In many instances of multi-sensory perception, humans integrate information optimally.

Multisensory stimuli can be integrated within a certain time window; auditory or somatosensory stimuli can be integrated with visual stimuli even though they arrive delayed wrt. visual stimuli.

Enhancement is greatest for weak stimuli and least for strong stimuli. This is called inverse effectiveness.

Descending inputs from association cortex to SC are uni-sensory.

AES integrates audio-visual inputs similar to SC.

AES has multisensory neurons, but they do not project to SC.

AES is a brain region in the cat. We do not know if there is a homologue in humans.

Deactivation of AES and rLS leads to a complete lack of cross-modal enhancement while leaving intact the ability of multi-sensory SC neurons to respond to uni-sensory input and even to add input from different sensory modalities.

Rowland et al. derive a model of cortico-collicular multi-sensory integration from findings concerning the influence of deactivation or ablesion of cortical regions anterior ectosylvian cortex (AES) and rostral lateral suprasylvian cortex.

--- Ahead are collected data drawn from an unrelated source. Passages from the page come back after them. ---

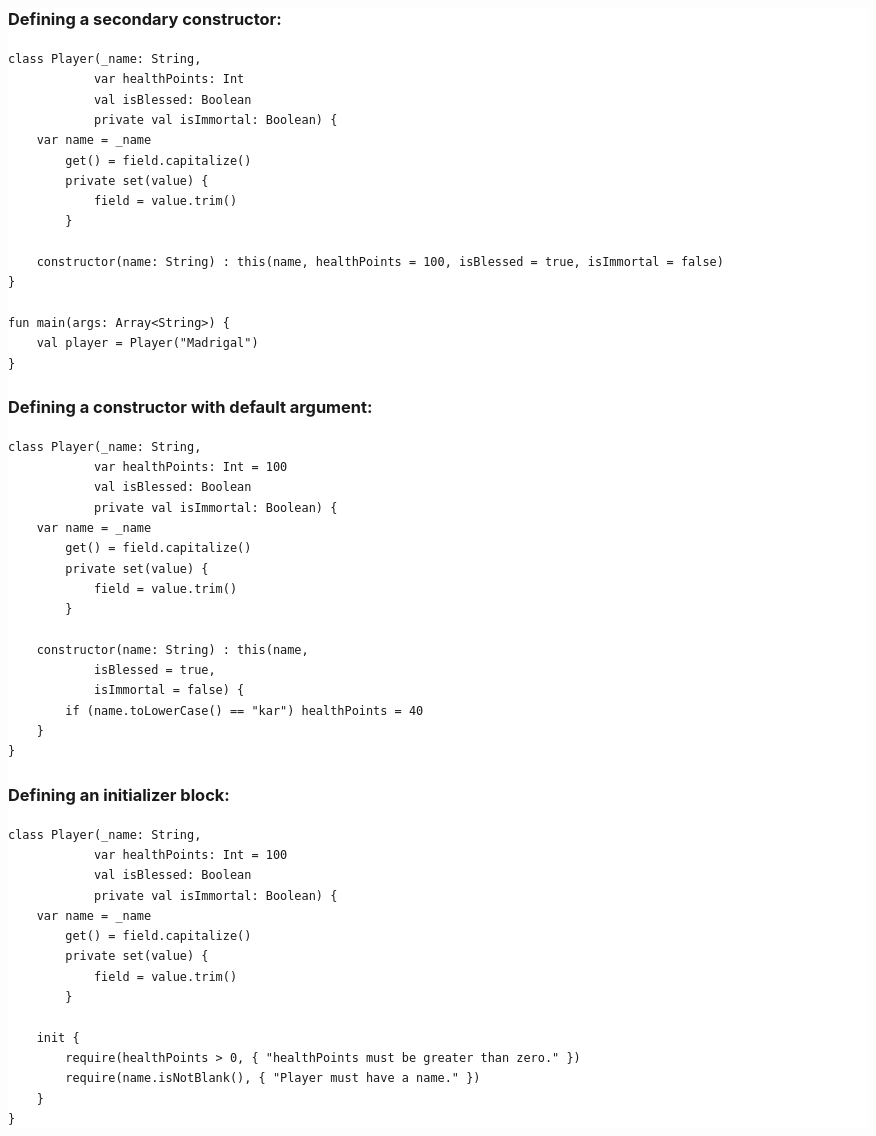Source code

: ### Defining a secondary constructor:
```
class Player(_name: String,
            var healthPoints: Int
            val isBlessed: Boolean
            private val isImmortal: Boolean) {
    var name = _name
        get() = field.capitalize()
        private set(value) {
            field = value.trim()
        }

    constructor(name: String) : this(name, healthPoints = 100, isBlessed = true, isImmortal = false)
}

fun main(args: Array<String>) {
    val player = Player("Madrigal")
}
```

### Defining a constructor with default argument:
```
class Player(_name: String,
            var healthPoints: Int = 100
            val isBlessed: Boolean
            private val isImmortal: Boolean) {
    var name = _name
        get() = field.capitalize()
        private set(value) {
            field = value.trim()
        }

    constructor(name: String) : this(name,            
            isBlessed = true,
            isImmortal = false) {
        if (name.toLowerCase() == "kar") healthPoints = 40
    }
}
```

### Defining an initializer block:
```
class Player(_name: String,
            var healthPoints: Int = 100
            val isBlessed: Boolean
            private val isImmortal: Boolean) {
    var name = _name
        get() = field.capitalize()
        private set(value) {
            field = value.trim()
        }

    init {
        require(healthPoints > 0, { "healthPoints must be greater than zero." })
        require(name.isNotBlank(), { "Player must have a name." })
    }    
}
```
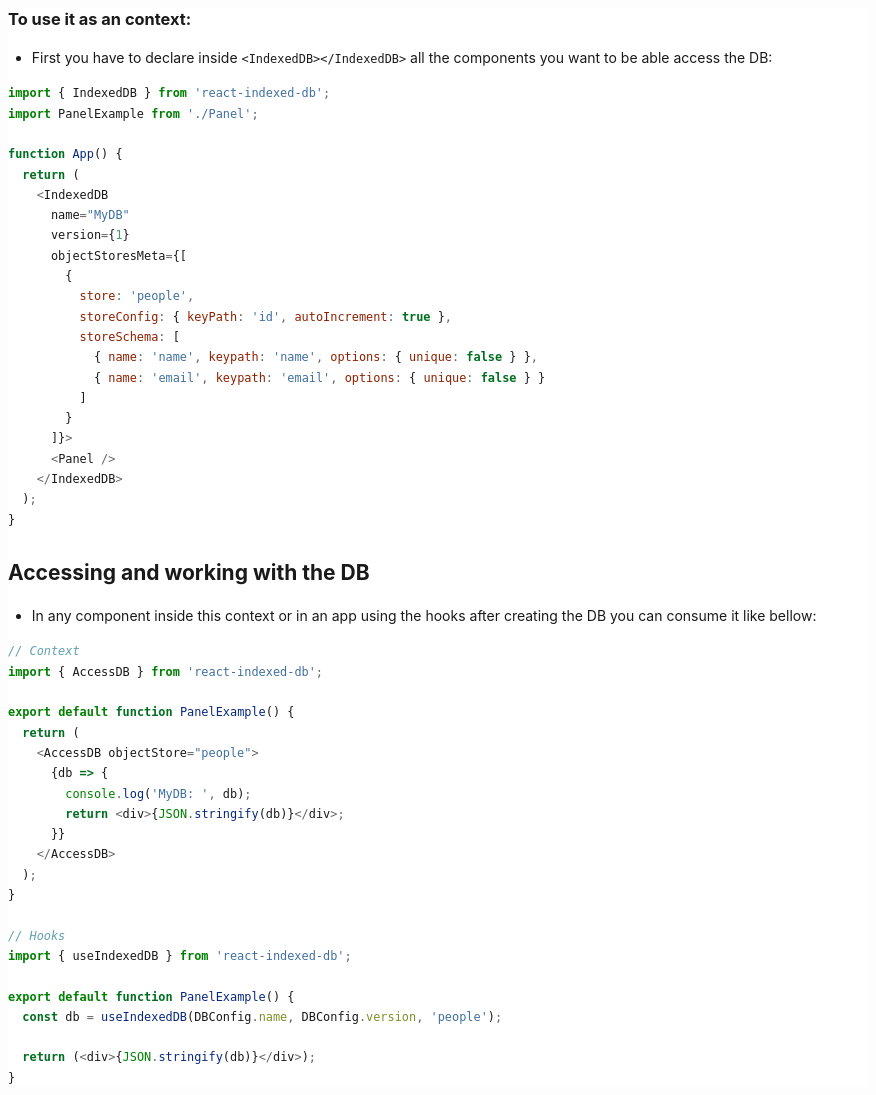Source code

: ### To use it as an context:

- First you have to declare inside `<IndexedDB></IndexedDB>` all the components you want to be able access the DB:

```js
import { IndexedDB } from 'react-indexed-db';
import PanelExample from './Panel';

function App() {
  return (
    <IndexedDB
      name="MyDB"
      version={1}
      objectStoresMeta={[
        {
          store: 'people',
          storeConfig: { keyPath: 'id', autoIncrement: true },
          storeSchema: [
            { name: 'name', keypath: 'name', options: { unique: false } },
            { name: 'email', keypath: 'email', options: { unique: false } }
          ]
        }
      ]}>
      <Panel />
    </IndexedDB>
  );
}
```

## Accessing and working with the DB

- In any component inside this context or in an app using the hooks after creating the DB you can consume it like bellow:

```js
// Context
import { AccessDB } from 'react-indexed-db';

export default function PanelExample() {
  return (
    <AccessDB objectStore="people">
      {db => {
        console.log('MyDB: ', db);
        return <div>{JSON.stringify(db)}</div>;
      }}
    </AccessDB>
  );
}

// Hooks
import { useIndexedDB } from 'react-indexed-db';

export default function PanelExample() {
  const db = useIndexedDB(DBConfig.name, DBConfig.version, 'people');

  return (<div>{JSON.stringify(db)}</div>);
}
```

Rowland et al. derive a model of cortico-collicular multi-sensory integration from findings concerning the influence of deactivation or ablesion of cortical regions anterior ectosylvian cortex (AES) and rostral lateral suprasylvian cortex.

It is a single-neuron model.

Schroeder argues that multisensory integration is not separate from general cue integration and that information gleaned about the former can help understand the latter.

Judging by the abstract, von der Malsburg's Democratic Integration does what I believe is impossible: it lets a system learn the reliability of its sensory modalities from how well they agree with the consensus between the modalities.

The ventriloquism aftereffect occurs when an auditory stimulus is initially presented together with a visual stimulus with a certain spatial offset.

The auditory stimulus is typically localized by subjects at the same position as the visual stimulus, and this mis-localization prevails even after the visual stimulus disappears.